Если я не хозяин своей жизни, не деспот своего бытия, то никакая логика и ничьи экстазы не разубедят меня в невозможной глупости моего положения, – положения раба Божьего, – даже не раба, а какой-то спички, которую зря зажигает и потом гасит любознательный ребенок – гроза своих игрушек. Но беспокоиться не о чем, Бога нет, как нет и бессмертия, – это второе чудище можно так же легко уничтожить, как и первое. В самом деле, – представьте себе, что вы умерли и вот очнулись в раю, где с улыбками вас встречают дорогие покойники. Так вот, скажите на милость, какая у нас гарантия, что это покойники подлинные, что это действительно ваша покойная матушка, а не какой-нибудь мелкий демон-мистификатор, изображающий, играющий вашу матушку с большим искусством и правдоподобием. Вот в чем затор, вот в чем ужас, и ведь игра-то будет долгая, бесконечная, никогда, никогда, никогда душа на том свете не будет уверена, что ласковые, родные души, окружившие ее, не ряженые демоны, – и вечно, вечно, вечно душа будет пребывать в сомнении, ждать страшной, издевательской перемены в любимом лице, наклонившемся к ней. Поэтому я все приму, пускай – рослый палач в цилиндре, а затем – раковинный гул вечного небытия, но только не пытка бессмертием, только не эти белые, холодные собачки, – увольте, – я не вынесу ни малейшей нежности, предупреждаю вас, ибо все – обман, все – гнусный фокус, я не доверяю ничему и никому, – и когда самый близкий мне человек, встретив меня на том свете, подойдет ко мне и протянет знакомые руки, я заору от ужаса, я грохнусь на райский дерн, я забьюсь, я не знаю, что сделаю, – нет, закройте для посторонних вход в области блаженства.

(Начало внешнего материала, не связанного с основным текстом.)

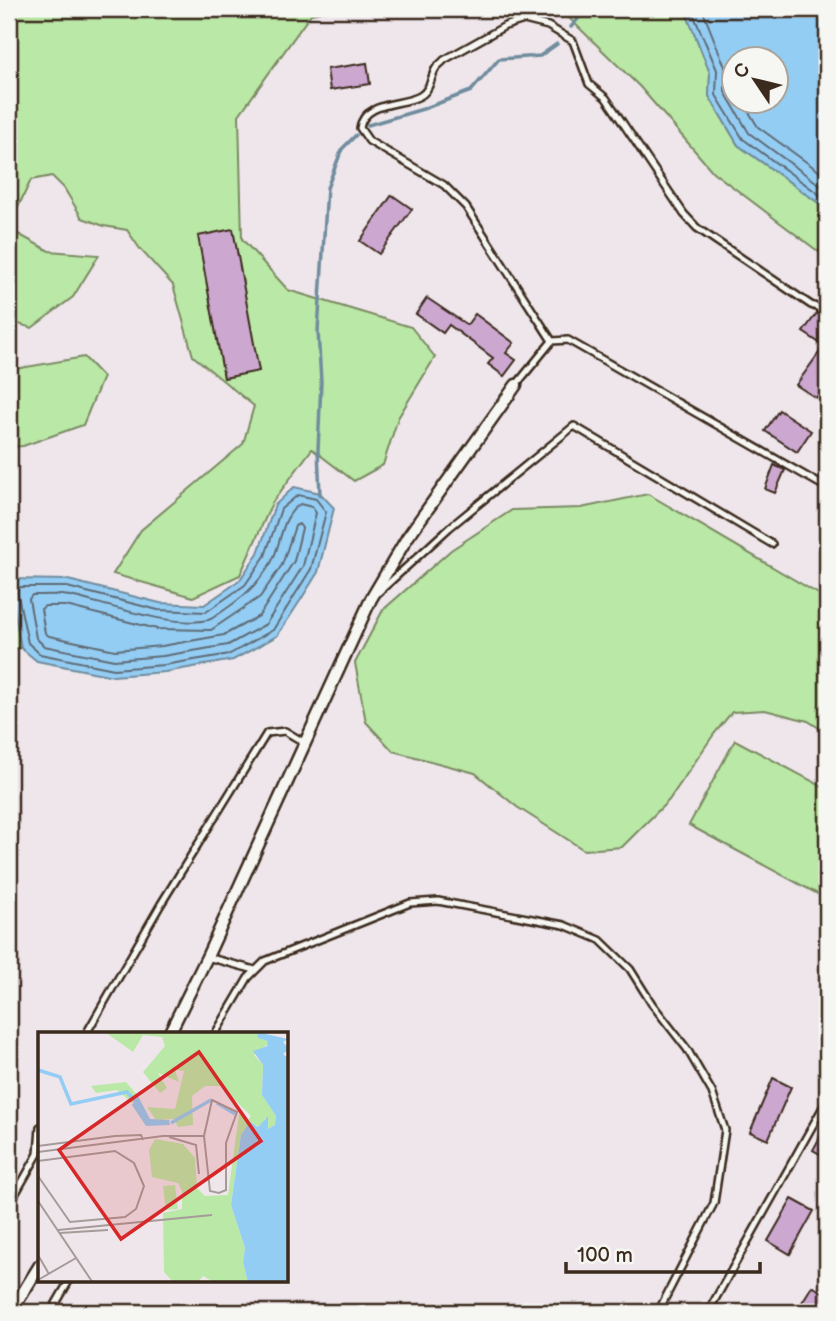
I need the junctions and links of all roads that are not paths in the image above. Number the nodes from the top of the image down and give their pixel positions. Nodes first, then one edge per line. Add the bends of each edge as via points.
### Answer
1 (827, 312) edge
2 (552, 341) junction
3 (516, 385) joint
4 (827, 488) edge
5 (772, 544) dead end
6 (371, 599) junction
7 (305, 743) junction
8 (207, 957) junction
9 (255, 970) junction
10 (87, 1032) edge
11 (170, 1032) edge
12 (216, 1032) edge
13 (827, 1100) edge
14 (38, 1154) edge
15 (9, 1205) edge
16 (38, 1268) edge
17 (68, 1282) edge
18 (11, 1312) edge
19 (51, 1312) edge
20 (658, 1312) edge
21 (708, 1312) edge

1 - 2 lane via 697,228 606,98 589,84 573,41 548,26 524,20 444,60 421,96 366,114 360,128 369,141 444,185 466,207
2 - 3 lane
2 - 4 lane via 568,340
3 - 6 street via 407,538
5 - 6 lane via 574,426
6 - 7 street
7 - 8 street
7 - 10 lane via 285,732 267,733
8 - 9 lane
8 - 11 street
9 - 12 lane
9 - 20 lane via 265,961 410,904 438,901 564,925 600,940 630,969 688,1049 712,1092 725,1130 714,1203
13 - 21 lane
14 - 15 lane
16 - 18 street
17 - 19 lane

Однако, несмотря на мое неверие, я по природе своей не уныл и не зол. Когда я из Тарница вернулся в Берлин и произвел опись своего душевного имущества, я, как ребенок, обрадовался тому небольшому, но несомненному богатству, которое оказалось у меня, и почувствовал, что, обновленный, освеженный, освобожденный, вступаю, как говорится, в новую полосу жизни. У меня была глупая, но симпатичная, преклонявшаяся предо мной жена, славная квартирка, прекрасное пищеварение и синий автомобиль. Я ощущал в себе поэтический, писательский дар, а сверх того – крупные деловые способности, – даром что мои дела шли неважно. Феликс, двойник мой, казался мне безобидным курьезом, и я бы в те дни, пожалуй, рассказал о нем другу, подвернись такой друг. Мне приходило в голову, что следует бросить шоколад и заняться другим – например, изданием дорогих роскошных книг, посвященных всестороннему освещению эроса – в литературе, в искусстве, в медицине… Вообще во мне проснулась пламенная энергия, которую я не знал, к чему приложить. Особенно помню один вечер: вернувшись из конторы домой, я не застал жены, она оставила записку, что ушла в кинематограф на первый сеанс, – я не знал, что делать с собой, ходил по комнатам и щелкал пальцами, – потом сел за письменный стол, – думал заняться художественной прозой, но только замусолил перо да нарисовал несколько капающих носов, – встал и вышел, мучимый жаждой хоть какого-нибудь общения с миром, – собственное общество мне было невыносимо, оно слишком возбуждало меня, и возбуждало впустую. Отправился я к Ардалиону, – человек он с шутовской душой, полнокровный, презренный, – когда он наконец открыл мне (боясь кредиторов, он запирал комнату на ключ), я удивился, почему я к нему пришел.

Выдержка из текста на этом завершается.